→ **ЗАДАНИЯ**
A. Повторите дословно часть текста о постсоветской экономике, начиная со слов «Мы слишком долго» и продолжая до слов «это необязательно так.».
B. Подхватите текст о постсоветской экономике сразу после его последнего предложения и продолжите рассуждение.

→ **ОТРЫВОК**

Знание-сила, 1997 № 09 (843) | страница 24
Сегодня на фоне всеобщей безнаказанности порой кажется, будто преступное самоощущение ушло в прошлое. Но попробуйте встать кому-либо поперек дороги, как неожиданно возникший прокурор или налоговый инспектор быстро объяснит, что к чему. А там, где ослабевшее государство не срабатывает, уже подключается мафия — теперь к ней переходят не только функции поддержания договорной дисциплины: в ряде случаев речь идет и о трудовой.
Мы слишком долго жили в убеждении, что люди молчат, потому что боятся КГБ. События последних десяти лет показывают, что система круговой поруки консолидирует общество сильнее, чем идеология. Формулу вестернизации в социальном разрезе можно нарисовать так: угроза политического доноса исчезает, экономического нарастает. Если вы всего лишь получили деньги через черную кассу, вы уже обманули государство. А значит, спокойно живете лишь до тех пор, пока оно закрывает на это глаза.
Можно назвать еще много особенностей постсоветской экономики, но думаю, уже ясно, что имеется в виду. Новая нарождающаяся система еще хаотична, во многом неясна, невнятна. Принято думать, что она будет развиваться в сторону рыночных механизмов и отношений. Наблюдения показывают, что это необязательно так.

→ **ИСХОДНЫЕ ДАННЫЕ**
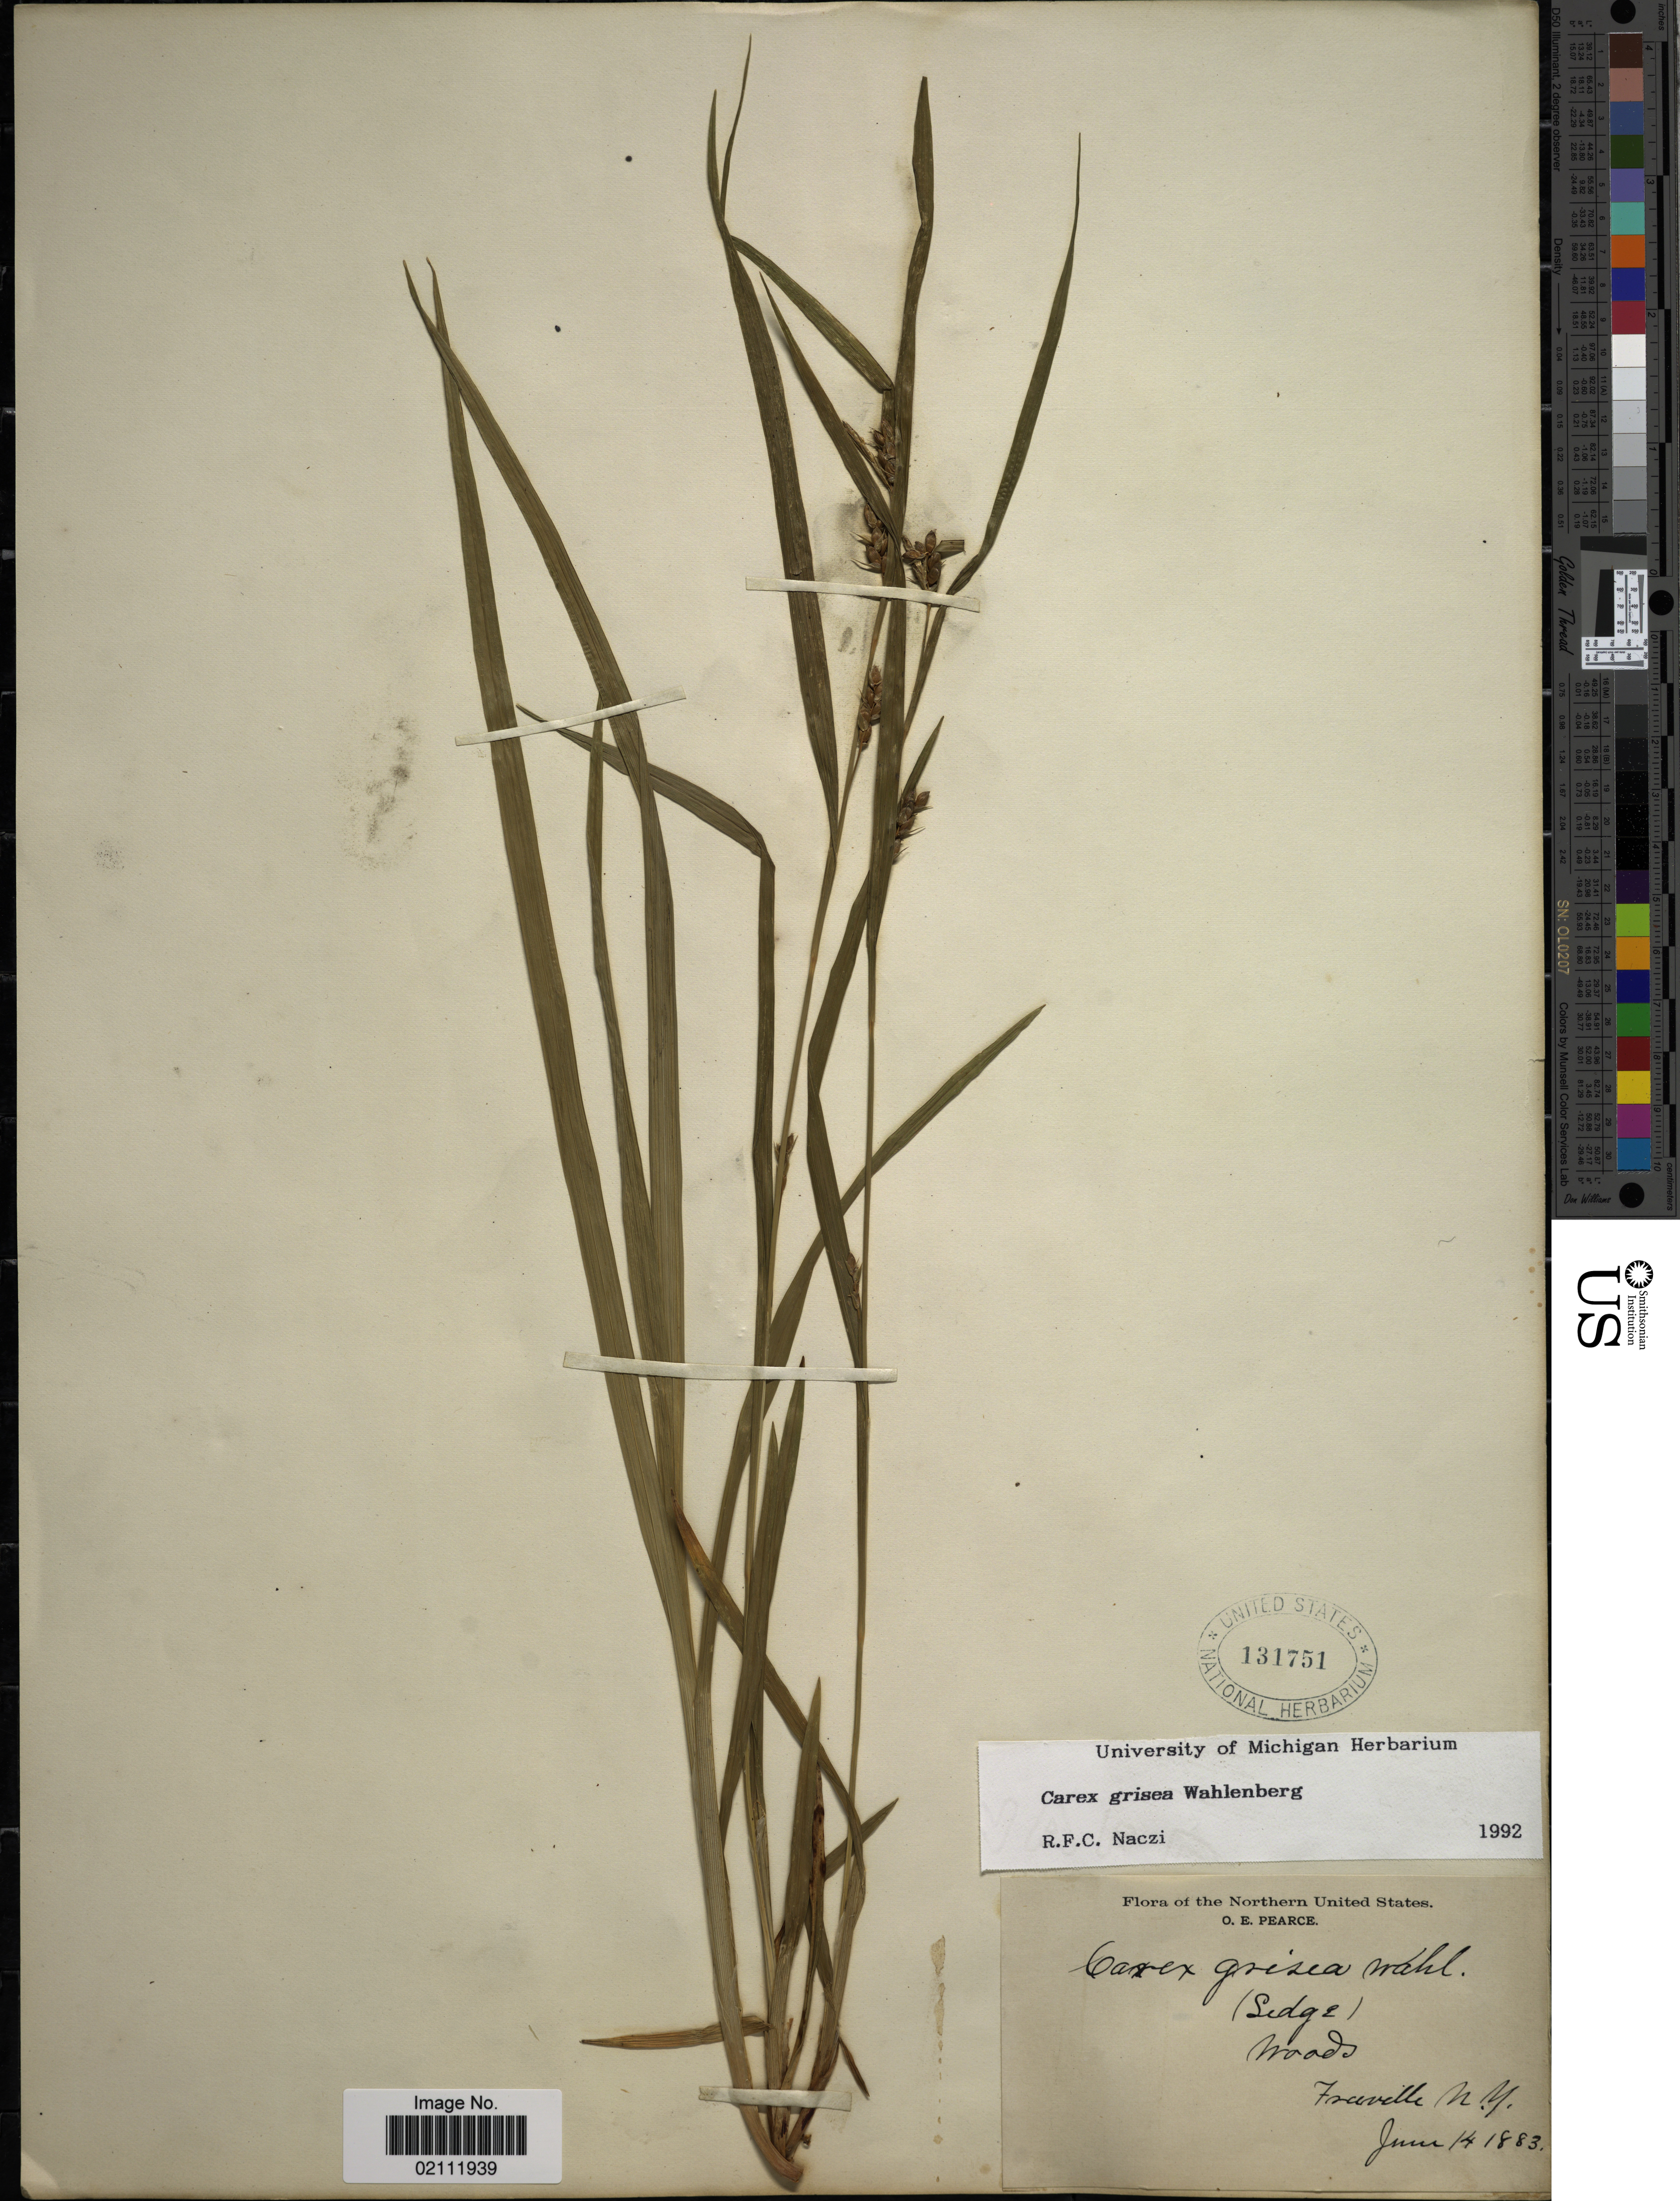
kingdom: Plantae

→ **ОТВЕТЫ**
A.
Мы слишком долго жили в убеждении, что люди молчат, потому что боятся КГБ. События последних десяти лет показывают, что система круговой поруки консолидирует общество сильнее, чем идеология. Формулу вестернизации в социальном разрезе можно нарисовать так: угроза политического доноса исчезает, экономического нарастает. Если вы всего лишь получили деньги через черную кассу, вы уже обманули государство. А значит, спокойно живете лишь до тех пор, пока оно закрывает на это глаза.
Можно назвать еще много особенностей постсоветской экономики, но думаю, уже ясно, что имеется в виду. Новая нарождающаяся система еще хаотична, во многом неясна, невнятна. Принято думать, что она будет развиваться в сторону рыночных механизмов и отношений. Наблюдения показывают, что это необязательно так.

B.
Совсем не исключено, что система будет эволюционировать не в сторону классической рыночной, а в сторону двойственной, родной, нашей. А значит, ее по-прежнему можно будет моделировать как двуслойную, опирающуюся на латентные структуры и механизмы, берущие на себя исполнение теневых функций, без которых невозможна в нашей стране реальная хозяйственная жизнь. При том, что мы всегда будем клеймить их как пороки и недостатки (пережитки социализма), «не зная», что это свойства самой системы Потому что «латентное» в этом смысле можно понимать как социальное бессознательное.
Сегодня все способы описания новой экономики можно свести к формуле: собака это такая корова, у которой нет рогов, копыт, вымени и которая не дает молока. Примерно так мы описываем постсоветскую систему исходя из классического капитализма.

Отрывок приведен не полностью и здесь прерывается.